The U.S. no longer intends to be the sole peacekeeper in the Near and Middle East. Europe will have to assume more responsibility in its own neighborhood.
The Cubans welcomed Barack Obama with enthusiastic cheers, and approval of his historic journey was also great – if not unanimous – on the home front. The president is poised to conquer one of the last Cold War front lines, the second major success for Obama along with the nuclear agreement with Iran. He has thus defused two seemingly endless battles, one lasting 57 years and the other 37. Not a bad score sheet for Obama.
And yet, the conventional wisdom in Washington’s foreign policy establishment is that Obama has weakened America’s global position, that the superpower has lost respect and influence. Wasn’t Obama just shown up by Vladimir Putin in Syria? Didn’t Putin teach his U.S. counterpart how a real superpower advances its interests confidently and effectively?
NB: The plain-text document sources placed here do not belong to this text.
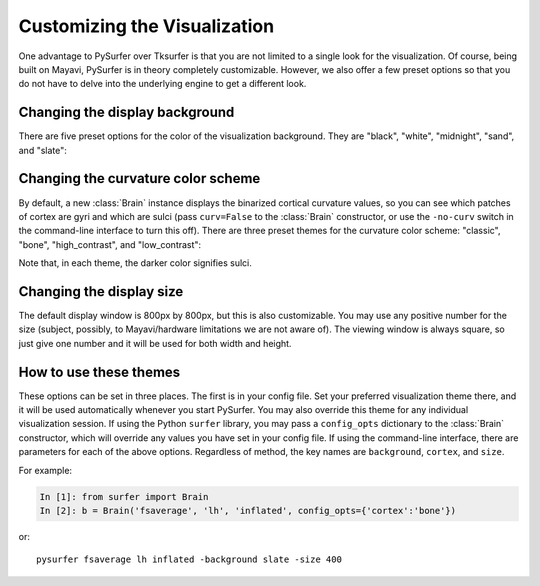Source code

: .. _custom_viz:

Customizing the Visualization
=============================

One advantage to PySurfer over Tksurfer is that you are not
limited to a single look for the visualization. Of course, being
built on Mayavi, PySurfer is in theory completely customizable.
However, we also offer a few preset options so that you do not
have to delve into the underlying engine to get a different look.

Changing the display background
-------------------------------

There are five preset options for the color of the visualization
background. They are "black", "white", "midnight", "sand", and
"slate":

.. image:: _static/background_options.png

Changing the curvature color scheme
----------------------------------- 

By default, a new :class:`Brain` instance displays the binarized 
cortical curvature values, so you can see which patches of cortex
are gyri and which are sulci (pass ``curv=False`` to the
:class:`Brain` constructor, or use the ``-no-curv`` switch in the
command-line interface to turn this off). There are three preset
themes for the curvature color scheme: "classic", "bone",
"high_contrast", and "low_contrast":

.. image:: _static/cortex_options.png

Note that, in each theme, the darker color signifies sulci.

Changing the display size
-------------------------

The default display window is 800px by 800px, but this is also
customizable. You may use any positive number for the size
(subject, possibly, to Mayavi/hardware limitations we are not
aware of). The viewing window is always square, so just give one
number and it will be used for both width and height.

How to use these themes
-----------------------

These options can be set in three places. The first is in your
config file. Set your preferred visualization theme there, and it
will be used automatically whenever you start PySurfer. You may
also override this theme for any individual visualization session.
If using the Python ``surfer`` library, you may pass a
``config_opts`` dictionary to the :class:`Brain` constructor,
which will override any values you have set in your config file.
If using the command-line interface, there are parameters for each
of the above options. Regardless of method, the key names are
``background``, ``cortex``, and ``size``.

For example:

.. sourcecode:: ipython
    
    In [1]: from surfer import Brain
    In [2]: b = Brain('fsaverage', 'lh', 'inflated', config_opts={'cortex':'bone'})

or::

    pysurfer fsaverage lh inflated -background slate -size 400


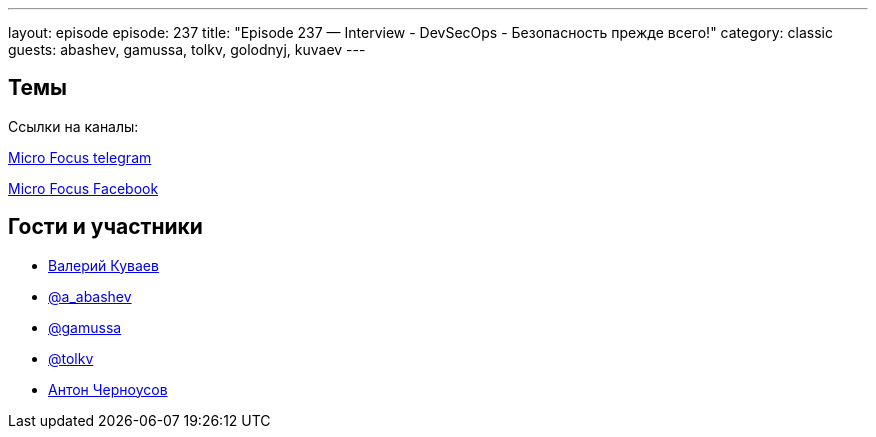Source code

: ---
layout: episode
episode: 237
title: "Episode 237 — Interview - DevSecOps - Безопасность прежде всего!"
category: classic
guests: abashev, gamussa, tolkv, golodnyj, kuvaev
---

== Темы

Ссылки на каналы:

https://t.me/microfocusrussia/[Micro Focus telegram]

https://www.facebook.com/MicroFocusRU[Micro Focus Facebook]


== Гости и участники

* mailto:valery.kuvaev@microfocus.com[Валерий Куваев, технический эксперт Micro Focus в регионе EMEA]
* https://t.me/razborfeed[@a_abashev]
* https://twitter.com/gamussa[@gamussa]
* https://twitter.com/tolkv[@tolkv]
* https://twitter.com/golodnyj[Антон Черноусов]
Obama’s own opinion is, not surprisingly, totally different. He laid it out in extended talks with Jeffrey Goldberg reported in a fascinating article titled “The Obama Doctrine” in Atlantic Magazine.
The day generally considered to be Obama’s biggest defeat was the day he decided against engaging militarily in Syria despite the fact that Bashar Assad had crossed Obama’s “red line” by using poison gas against the opposition. Simultaneously, it was also the day of his liberation: The day he no longer had to follow the “Washington script.”
Obama told Goldberg, “I’m very proud of that moment,” when he shuffled off the “overwhelming weight of conventional wisdom and the machinery of our national-security apparatus.” The “Washington script” required a military response, but Obama refused to consider sending American troops into another Middle East war. After the Iraq and Afghanistan experiences, he would go to war only if U.S. national security were existentially threatened.
Criticism for Those ‘Freeloaders’ Sarkozy and Cameron
In his estimation, the situation in Syria didn’t fit that description. Neither was that the case in Libya where he was misled by the British and French into taking up a burden they neither wanted nor were capable of carrying. Sarkozy and Cameron, in Obama’s estimation, were freeloaders posturing like a superpower but who would later abandon Libya. Obama doesn’t want to get into such a position again and therefore hesitates whenever the subject of military intervention arises.
But can the superpower that called the regulatory policy shots in the region for decades withdraw without causing even greater damage? Complaints will come from all sides about the vacuum Obama created in the Middle East now being callously filled by Putin.
Kenneth M. Pollack, Middle East expert at the Brookings Institution agrees with that sentiment, recently writing in the journal Foreign Affairs, “No matter how many times Americans insist that the people of the Middle East will come to their senses and resolve their differences if left to their own devices, they never do. Absent external involvement, the region’s leaders consistently opt for strategies that exacerbate conflict and feed perpetual instability.”
Asia, Continent of the Future
America as the indispensable enforcer of order: Obama has never bought into that concept. He doesn’t want America’s focus to be primarily on the Near and Middle East. For him, Asia is the continent of the future and that is where he thinks the U.S. should be directing its attention rather than on the unsolvable conflicts in the Arab world.
Obama’s term ends in less than a year. The questions he must ask now must increasingly address who his successor should be. And as much noise as is being made about Donald Trump, Hillary Clinton’s chances of moving into the White House are probably better than his. That’s why it’s interesting to hear what’s being said about them. They’re not that different from one another. We’re told the USA won’t be engaging in new wars, especially not if they involve “failed states.”
We Will Always Have a Middle East Neighbor
The word in Hillary Clinton’s circle is that Obama certainly hasn’t reduced America’s global role; it has only made corrections to America’s over-extension. Obama and his possible successor both agree that Europe must take on a greater share of responsibility for the West.
This discussion inevitably comes back to Europe’s doorstep, not only because the violence in the Near and Middle East is one of the principle reasons for the ongoing refugee crisis, but also because Europe is increasingly the stage on which the violence plays out. The terror that struck Paris and Brussels may reach Berlin tomorrow. Our security is directly threatened and that’s why it cannot be European policy to rely on America to keep the peace. Our future may also lie in Asia but the Middle East will still be our neighbor a thousand years from now.